▸ TO DO: Your answer should be the exact lines of the data below from the one containing "Engr. Ubaid" through the one containing "Concrete Cubes/Concrete Cylinders/Bricks/Cores/Tuff"; please include nothing else.

Page images and extracted text

::::

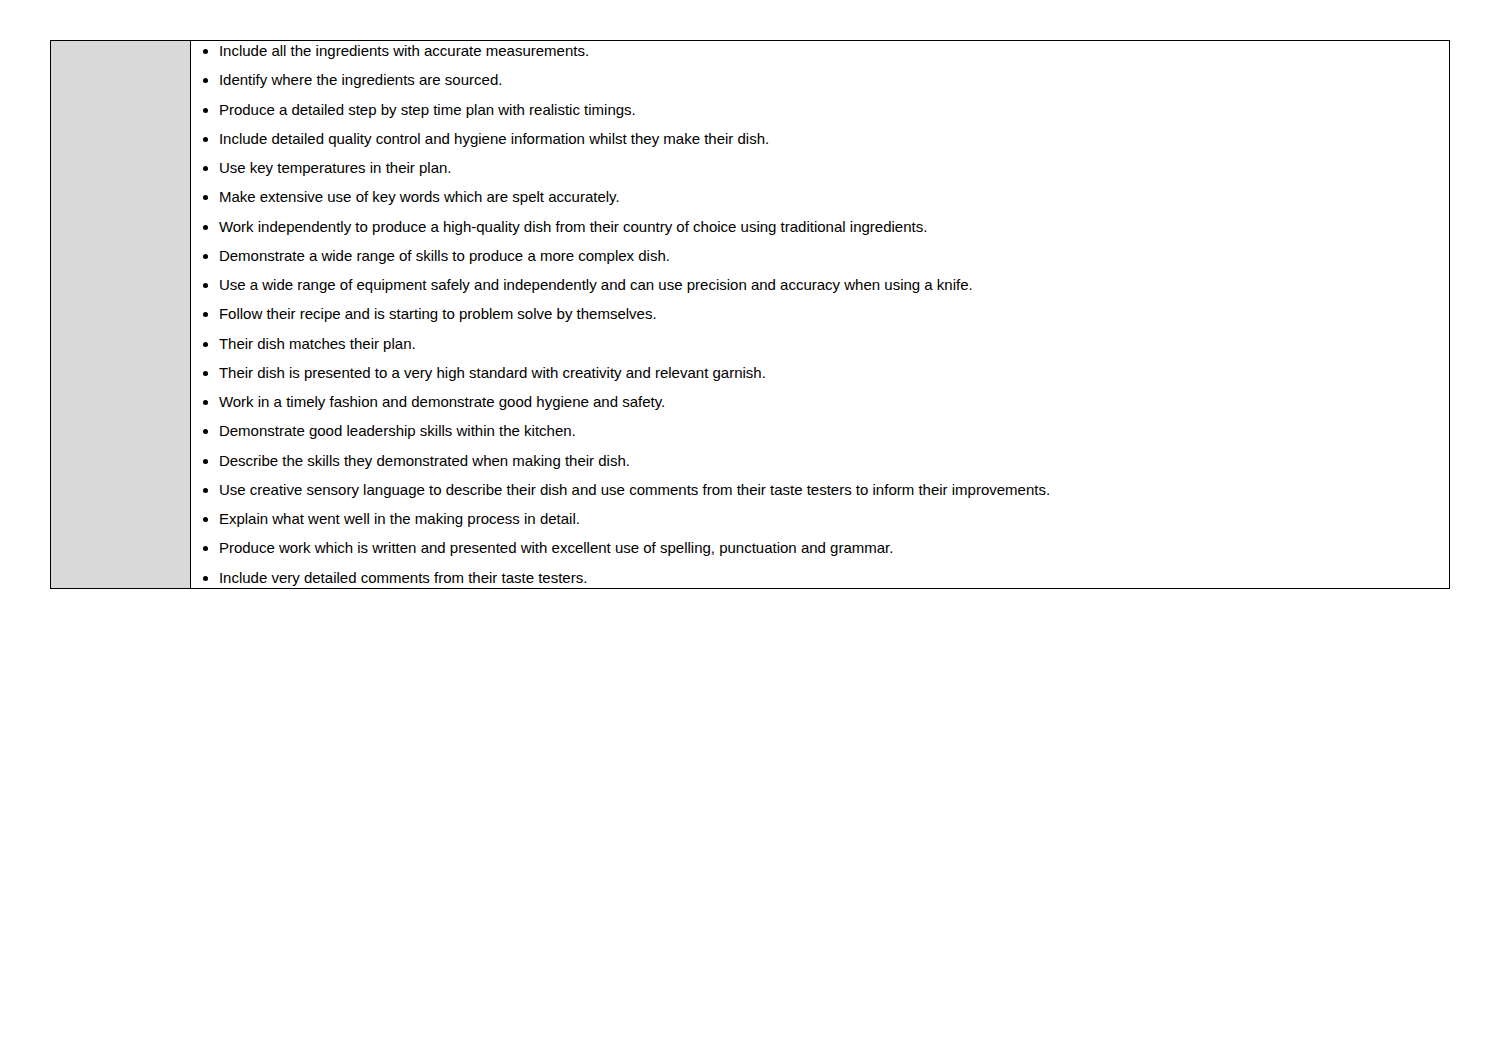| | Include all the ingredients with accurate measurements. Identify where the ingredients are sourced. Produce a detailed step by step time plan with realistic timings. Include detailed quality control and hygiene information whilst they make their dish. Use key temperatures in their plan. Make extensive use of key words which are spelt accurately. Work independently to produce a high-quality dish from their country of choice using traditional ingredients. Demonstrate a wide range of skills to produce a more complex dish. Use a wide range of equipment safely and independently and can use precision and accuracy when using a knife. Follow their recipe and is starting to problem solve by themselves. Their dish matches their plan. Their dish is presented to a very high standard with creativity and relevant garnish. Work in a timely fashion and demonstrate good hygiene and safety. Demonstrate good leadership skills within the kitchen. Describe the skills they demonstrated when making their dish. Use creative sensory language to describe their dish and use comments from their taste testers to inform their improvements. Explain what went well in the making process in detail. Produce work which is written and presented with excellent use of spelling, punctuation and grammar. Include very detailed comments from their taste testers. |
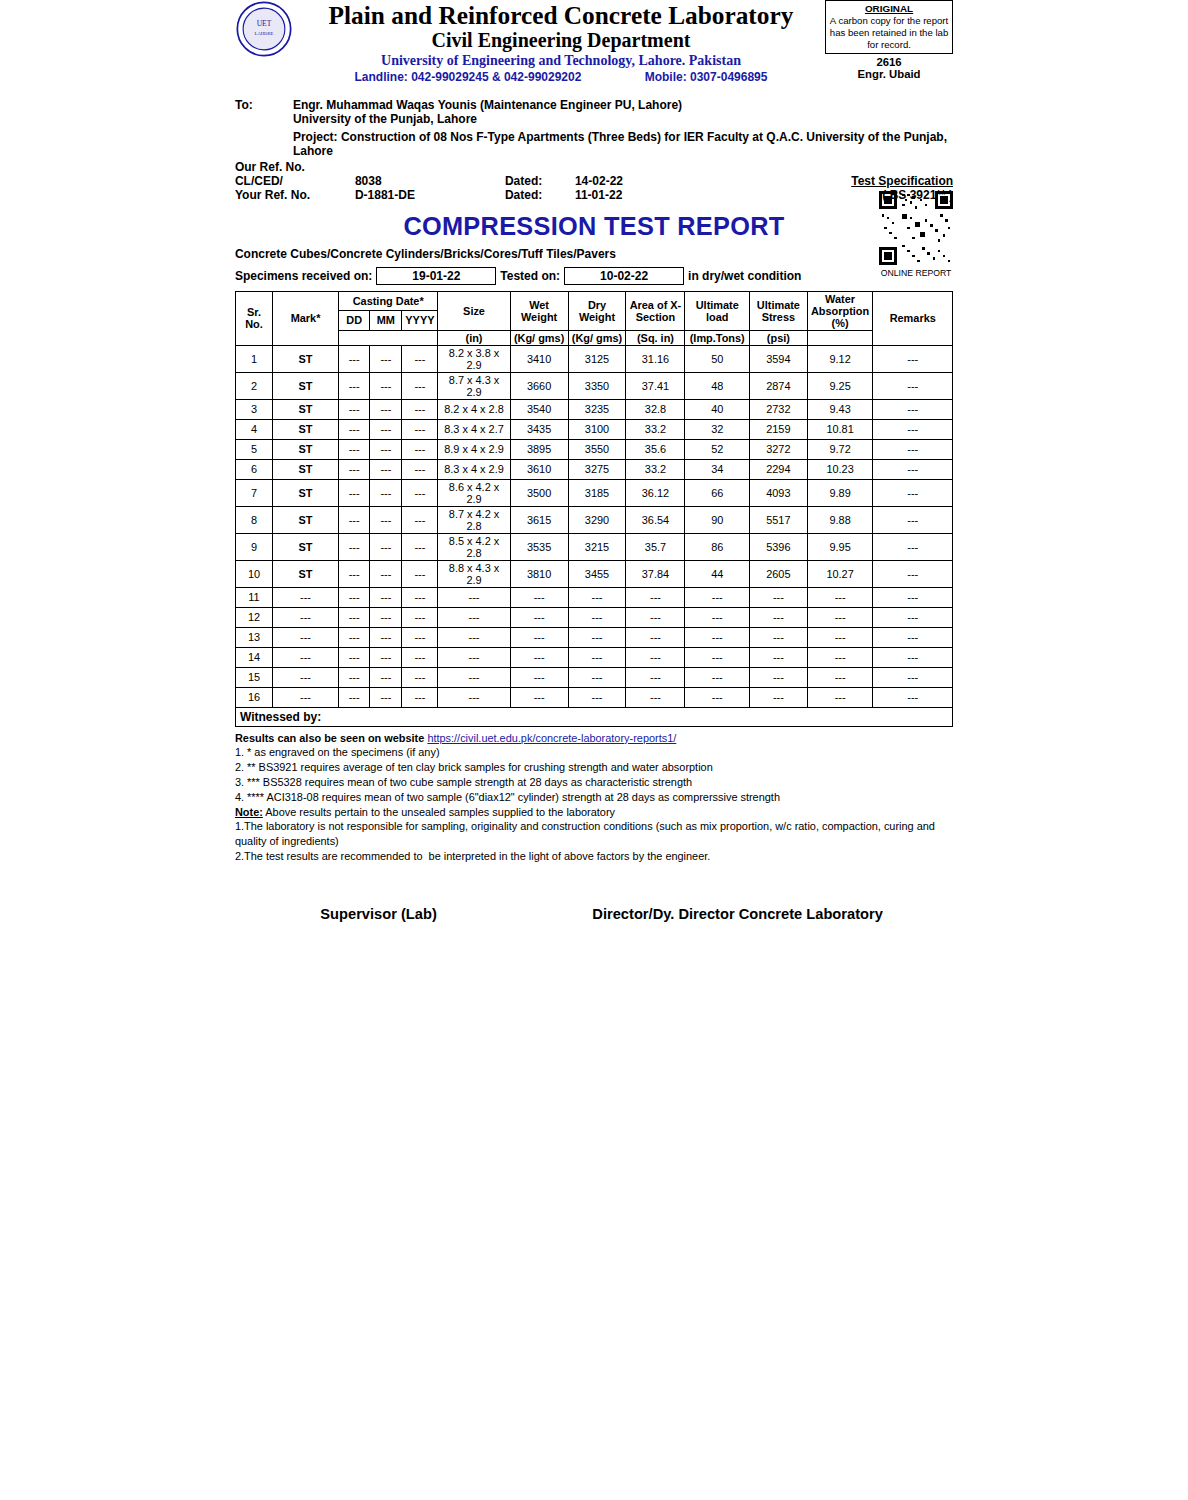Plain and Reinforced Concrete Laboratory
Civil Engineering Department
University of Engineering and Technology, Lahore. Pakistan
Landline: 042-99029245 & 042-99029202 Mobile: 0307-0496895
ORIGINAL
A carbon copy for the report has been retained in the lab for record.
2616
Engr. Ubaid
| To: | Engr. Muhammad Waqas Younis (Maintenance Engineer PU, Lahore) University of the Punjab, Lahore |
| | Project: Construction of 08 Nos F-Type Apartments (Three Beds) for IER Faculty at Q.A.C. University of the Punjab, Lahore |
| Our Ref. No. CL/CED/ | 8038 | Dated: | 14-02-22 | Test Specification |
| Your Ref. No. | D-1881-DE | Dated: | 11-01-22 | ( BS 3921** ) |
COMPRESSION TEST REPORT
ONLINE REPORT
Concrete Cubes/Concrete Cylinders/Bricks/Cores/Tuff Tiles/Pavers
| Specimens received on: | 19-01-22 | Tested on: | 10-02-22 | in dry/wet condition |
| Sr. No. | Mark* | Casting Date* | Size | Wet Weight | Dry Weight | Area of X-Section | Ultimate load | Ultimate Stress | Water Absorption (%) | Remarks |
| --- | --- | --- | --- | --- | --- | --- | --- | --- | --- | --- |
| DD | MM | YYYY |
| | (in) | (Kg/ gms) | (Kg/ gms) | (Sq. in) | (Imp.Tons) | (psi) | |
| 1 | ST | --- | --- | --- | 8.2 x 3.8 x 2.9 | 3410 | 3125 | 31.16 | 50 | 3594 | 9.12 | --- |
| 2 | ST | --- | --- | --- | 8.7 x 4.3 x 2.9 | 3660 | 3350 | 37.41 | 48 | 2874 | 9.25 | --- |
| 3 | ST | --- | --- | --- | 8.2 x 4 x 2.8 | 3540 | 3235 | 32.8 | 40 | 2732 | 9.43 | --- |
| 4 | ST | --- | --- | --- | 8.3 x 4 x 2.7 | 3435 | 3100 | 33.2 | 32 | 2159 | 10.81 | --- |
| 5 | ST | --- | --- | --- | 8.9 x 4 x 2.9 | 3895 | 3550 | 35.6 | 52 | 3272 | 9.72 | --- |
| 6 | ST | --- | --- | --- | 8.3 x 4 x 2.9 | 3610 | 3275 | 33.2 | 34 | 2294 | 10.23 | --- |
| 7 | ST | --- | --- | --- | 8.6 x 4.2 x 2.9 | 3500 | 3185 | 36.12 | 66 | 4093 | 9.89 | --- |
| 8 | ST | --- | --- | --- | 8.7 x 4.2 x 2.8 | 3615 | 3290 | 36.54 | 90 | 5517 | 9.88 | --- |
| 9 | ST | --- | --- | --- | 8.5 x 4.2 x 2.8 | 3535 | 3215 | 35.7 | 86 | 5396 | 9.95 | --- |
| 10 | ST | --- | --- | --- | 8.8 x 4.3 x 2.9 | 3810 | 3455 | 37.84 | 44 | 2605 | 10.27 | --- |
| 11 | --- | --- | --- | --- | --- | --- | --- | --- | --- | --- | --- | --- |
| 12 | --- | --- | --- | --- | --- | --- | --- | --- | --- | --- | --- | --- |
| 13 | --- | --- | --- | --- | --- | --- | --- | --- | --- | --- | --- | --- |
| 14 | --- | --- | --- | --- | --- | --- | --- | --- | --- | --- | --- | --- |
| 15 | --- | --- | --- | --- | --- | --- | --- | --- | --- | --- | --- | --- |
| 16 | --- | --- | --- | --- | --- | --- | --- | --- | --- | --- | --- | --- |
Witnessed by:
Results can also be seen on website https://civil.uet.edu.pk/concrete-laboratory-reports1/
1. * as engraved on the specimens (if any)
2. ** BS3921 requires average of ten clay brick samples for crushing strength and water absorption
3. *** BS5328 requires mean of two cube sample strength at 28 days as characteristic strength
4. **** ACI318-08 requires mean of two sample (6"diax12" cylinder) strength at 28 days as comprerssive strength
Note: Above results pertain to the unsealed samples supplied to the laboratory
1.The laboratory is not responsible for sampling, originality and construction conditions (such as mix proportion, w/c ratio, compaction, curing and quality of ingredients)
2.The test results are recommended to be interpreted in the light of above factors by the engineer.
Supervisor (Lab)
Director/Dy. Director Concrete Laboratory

::::

▸ RESULT FOR THIS TASK:
Engr. Ubaid
| To: | Engr. Muhammad Waqas Younis (Maintenance Engineer PU, Lahore) University of the Punjab, Lahore |
| | Project: Construction of 08 Nos F-Type Apartments (Three Beds) for IER Faculty at Q.A.C. University of the Punjab, Lahore |
| Our Ref. No. CL/CED/ | 8038 | Dated: | 14-02-22 | Test Specification |
| Your Ref. No. | D-1881-DE | Dated: | 11-01-22 | ( BS 3921** ) |
COMPRESSION TEST REPORT
ONLINE REPORT
Concrete Cubes/Concrete Cylinders/Bricks/Cores/Tuff Tiles/Pavers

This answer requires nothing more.